What you need to do:
(A) From the passage on active learning methods, list every method name that opens a paragraph and is followed by a colon.
(B) Write out the passage on active learning methods starting at "Diversity and Hybrid" and ending at "datasets in general.", and switch "training set" to "labeled set" each time it appears.

Document extract:
━━━━━━━━━━━━━━━━━━━━

Bayesian Active Learning (Monte Carlo Dropout): When the topic of uncertainty estimation arises, one of your first thoughts is probably “Can we take a Bayesian approach?”. The most popular way to do this in deep active learning is Monte Carlo Dropout. Essentially, we can use dropout to simulate a deep gaussian process with Bernoulli weights. Then the posterior of our predictions is approximated by passing the input through our model multiple times with randomly applied dropout. Here is a pioneering paper on this technique.
Bayesian Active Learning by Disagreement (BALD): On the subject of Bayesian active learning, Bayesian Active Learning through Disagreement (BALD), uses Monte Carlo Dropout to estimate the mutual information between the model’s output and its parameters:
Loss Prediction: Loss prediction methods involve augmenting the neural network architecture with a module that outputs predictions of the loss for the given input. Unlabeled images with high predicted loss are then selected for labeling. It’s important to note that as the model is trained, loss on all examples will decrease. If a loss function like MSE is simply used to train the loss prediction head, then this loss will contribute less and less to the overall training loss as the model becomes more accurate. For this reason, a ranking-based loss is used to train the loss prediction head.
Diversity and Hybrid Acquisition Functions
So far we’ve looked at a handful of methods to score samples based on uncertainty. However, this approach has several potential issues:
- If the model is very uncertain about a particular class or type of example, then we can end up choosing an entire batch of very similar examples. If our batch size is large, then not only can this cause a lot of redundant labeling, but can leave us with an unbalanced and biased training set for the next iteration, especially early in the active learning process.
- Uncertainty-based methods are very prone to picking out outliers, examples with measurement errors, and other dirty data points that we don’t want to have overrepresented in our training set.
- These methods can result in quite biased training datasets in general.
An alternative approach is to select examples for labeling by diversity. Instead of greedily grabbing the most uncertain examples, we choose a set of examples that when added to the training set, best represents the underlying distribution. This results in less biased training datasets, and can usually be used with larger batch sizes and less iterations. We will also look at hybrid techniques where we prioritize uncertainty, but choose examples in a batch-aware manner to avoid issues like mode collapse within batches.
Core Sets: In computational geometry, a core set is a small set of points that best approximates a larger point set. In active learning, this corresponds to the strategy of selecting a small subset of data that best represents our larger unlabeled data set, such that a model trained on this subset is similar to a model trained after labeling all available data. This is done by choosing data points such that the distance between the latent feature representations of each sample in the unlabeled pool and its nearest neighbor in the labeled training set is minimized. Since this problem is NP-hard, a greedy algorithm is used.
Core sets (source).
BatchBALD: BatchBALD is a batch-aware version of the BALD acquisition function where instead of maximizing the mutual information between a single model output and model parameters, we maximize the mutual information over the model outputs of all of the examples in the batch.
Bayesian Active Learning by Diverse Gradient Embeddings (BADGE): BADGE is another batch-aware method that, instead of using model outputs and hidden features, uses the gradient space to compare samples. Specifically, the gradient between the predicted class and the last layer of the network. The norm of this gradient is used to score the uncertainty of the samples (larger norm inputs have more effect during training and tend to be lower confidence). Then the gradient space is also used to create a diverse batch using kmeans++.

━━━━━━━━━━━━━━━━━━━━

Given records:
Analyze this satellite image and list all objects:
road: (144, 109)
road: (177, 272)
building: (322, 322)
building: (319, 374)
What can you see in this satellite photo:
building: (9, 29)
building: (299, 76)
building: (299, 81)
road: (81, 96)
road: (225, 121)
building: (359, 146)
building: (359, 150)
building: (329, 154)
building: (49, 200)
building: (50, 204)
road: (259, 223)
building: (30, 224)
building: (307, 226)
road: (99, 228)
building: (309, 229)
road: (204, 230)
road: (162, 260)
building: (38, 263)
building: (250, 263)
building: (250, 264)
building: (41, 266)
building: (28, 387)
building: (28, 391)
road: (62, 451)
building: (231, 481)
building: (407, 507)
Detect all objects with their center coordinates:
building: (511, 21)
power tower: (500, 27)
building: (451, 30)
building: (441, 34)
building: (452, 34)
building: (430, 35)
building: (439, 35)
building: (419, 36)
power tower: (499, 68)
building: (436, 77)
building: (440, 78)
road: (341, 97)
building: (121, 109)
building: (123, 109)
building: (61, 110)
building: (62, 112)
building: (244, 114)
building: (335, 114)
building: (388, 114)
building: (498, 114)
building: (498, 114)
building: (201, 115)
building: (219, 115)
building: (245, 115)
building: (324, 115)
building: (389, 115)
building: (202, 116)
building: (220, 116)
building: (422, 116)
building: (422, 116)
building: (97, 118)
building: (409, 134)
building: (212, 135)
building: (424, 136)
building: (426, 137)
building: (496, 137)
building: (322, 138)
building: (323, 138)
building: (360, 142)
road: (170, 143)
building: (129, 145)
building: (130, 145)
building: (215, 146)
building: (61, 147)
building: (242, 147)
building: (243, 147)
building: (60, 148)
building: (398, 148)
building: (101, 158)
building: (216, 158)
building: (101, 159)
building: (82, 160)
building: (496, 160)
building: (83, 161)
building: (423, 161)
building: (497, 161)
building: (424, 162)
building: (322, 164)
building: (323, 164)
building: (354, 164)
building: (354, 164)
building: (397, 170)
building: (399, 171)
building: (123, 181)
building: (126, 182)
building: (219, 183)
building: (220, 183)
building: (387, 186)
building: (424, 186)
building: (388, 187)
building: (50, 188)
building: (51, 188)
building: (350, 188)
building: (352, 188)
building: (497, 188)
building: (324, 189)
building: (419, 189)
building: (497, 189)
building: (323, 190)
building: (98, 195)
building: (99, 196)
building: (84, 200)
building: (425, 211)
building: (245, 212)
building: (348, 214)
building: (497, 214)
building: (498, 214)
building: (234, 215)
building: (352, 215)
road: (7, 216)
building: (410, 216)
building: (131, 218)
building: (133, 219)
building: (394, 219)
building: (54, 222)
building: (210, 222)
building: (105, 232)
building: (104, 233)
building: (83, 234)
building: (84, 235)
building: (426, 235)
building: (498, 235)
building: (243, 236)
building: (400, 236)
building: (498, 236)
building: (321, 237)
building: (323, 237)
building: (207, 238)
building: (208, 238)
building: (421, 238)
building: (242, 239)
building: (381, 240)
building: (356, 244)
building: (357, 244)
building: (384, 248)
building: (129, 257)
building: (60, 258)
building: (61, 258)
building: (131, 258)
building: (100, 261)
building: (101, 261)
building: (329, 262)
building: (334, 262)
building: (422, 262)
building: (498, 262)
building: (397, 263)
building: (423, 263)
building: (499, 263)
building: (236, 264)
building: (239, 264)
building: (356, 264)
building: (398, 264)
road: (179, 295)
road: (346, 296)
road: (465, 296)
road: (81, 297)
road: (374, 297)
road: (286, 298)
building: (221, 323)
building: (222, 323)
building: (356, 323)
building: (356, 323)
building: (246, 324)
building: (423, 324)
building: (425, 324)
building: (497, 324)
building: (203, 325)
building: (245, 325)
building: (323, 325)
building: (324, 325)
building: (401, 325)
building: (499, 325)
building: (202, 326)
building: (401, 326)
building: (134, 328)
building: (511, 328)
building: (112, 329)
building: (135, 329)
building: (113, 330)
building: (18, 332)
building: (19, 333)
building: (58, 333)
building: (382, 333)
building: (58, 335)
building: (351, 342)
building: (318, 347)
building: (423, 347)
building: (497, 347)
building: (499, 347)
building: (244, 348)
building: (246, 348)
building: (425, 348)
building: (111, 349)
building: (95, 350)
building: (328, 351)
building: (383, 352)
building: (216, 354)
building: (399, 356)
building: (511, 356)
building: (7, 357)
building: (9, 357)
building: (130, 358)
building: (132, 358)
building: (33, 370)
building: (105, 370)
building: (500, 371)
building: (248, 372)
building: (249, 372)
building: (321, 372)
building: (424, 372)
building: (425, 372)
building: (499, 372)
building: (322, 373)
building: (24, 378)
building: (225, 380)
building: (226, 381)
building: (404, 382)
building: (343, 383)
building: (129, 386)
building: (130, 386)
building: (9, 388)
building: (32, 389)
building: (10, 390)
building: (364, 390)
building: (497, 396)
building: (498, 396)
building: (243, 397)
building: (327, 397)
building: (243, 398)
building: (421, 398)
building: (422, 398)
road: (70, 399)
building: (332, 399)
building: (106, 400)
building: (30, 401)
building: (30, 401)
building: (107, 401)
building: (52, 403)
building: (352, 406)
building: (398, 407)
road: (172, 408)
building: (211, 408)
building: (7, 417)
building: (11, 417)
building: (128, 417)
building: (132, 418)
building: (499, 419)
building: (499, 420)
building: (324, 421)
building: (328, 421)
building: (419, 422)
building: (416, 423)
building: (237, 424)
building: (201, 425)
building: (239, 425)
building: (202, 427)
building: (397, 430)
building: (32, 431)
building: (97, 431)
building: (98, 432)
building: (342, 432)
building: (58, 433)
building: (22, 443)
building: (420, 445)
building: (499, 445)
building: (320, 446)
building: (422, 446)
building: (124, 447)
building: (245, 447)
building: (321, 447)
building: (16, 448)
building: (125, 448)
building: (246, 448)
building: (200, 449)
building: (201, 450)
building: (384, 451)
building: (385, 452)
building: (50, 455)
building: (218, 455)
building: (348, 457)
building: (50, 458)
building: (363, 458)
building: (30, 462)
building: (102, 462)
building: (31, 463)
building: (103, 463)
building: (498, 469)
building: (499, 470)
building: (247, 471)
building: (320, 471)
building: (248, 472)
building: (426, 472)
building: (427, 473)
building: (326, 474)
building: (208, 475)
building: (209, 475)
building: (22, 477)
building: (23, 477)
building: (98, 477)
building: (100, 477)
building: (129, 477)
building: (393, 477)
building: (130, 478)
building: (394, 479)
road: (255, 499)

━━━━━━━━━━━━━━━━━━━━

Answer list:
(A)
- Bayesian Active Learning (Monte Carlo Dropout)
- Bayesian Active Learning by Disagreement (BALD)
- Loss Prediction
- Core Sets
- BatchBALD
- Bayesian Active Learning by Diverse Gradient Embeddings (BADGE)

(B)
Diversity and Hybrid Acquisition Functions
So far we’ve looked at a handful of methods to score samples based on uncertainty. However, this approach has several potential issues:
- If the model is very uncertain about a particular class or type of example, then we can end up choosing an entire batch of very similar examples. If our batch size is large, then not only can this cause a lot of redundant labeling, but can leave us with an unbalanced and biased labeled set for the next iteration, especially early in the active learning process.
- Uncertainty-based methods are very prone to picking out outliers, examples with measurement errors, and other dirty data points that we don’t want to have overrepresented in our labeled set.
- These methods can result in quite biased training datasets in general.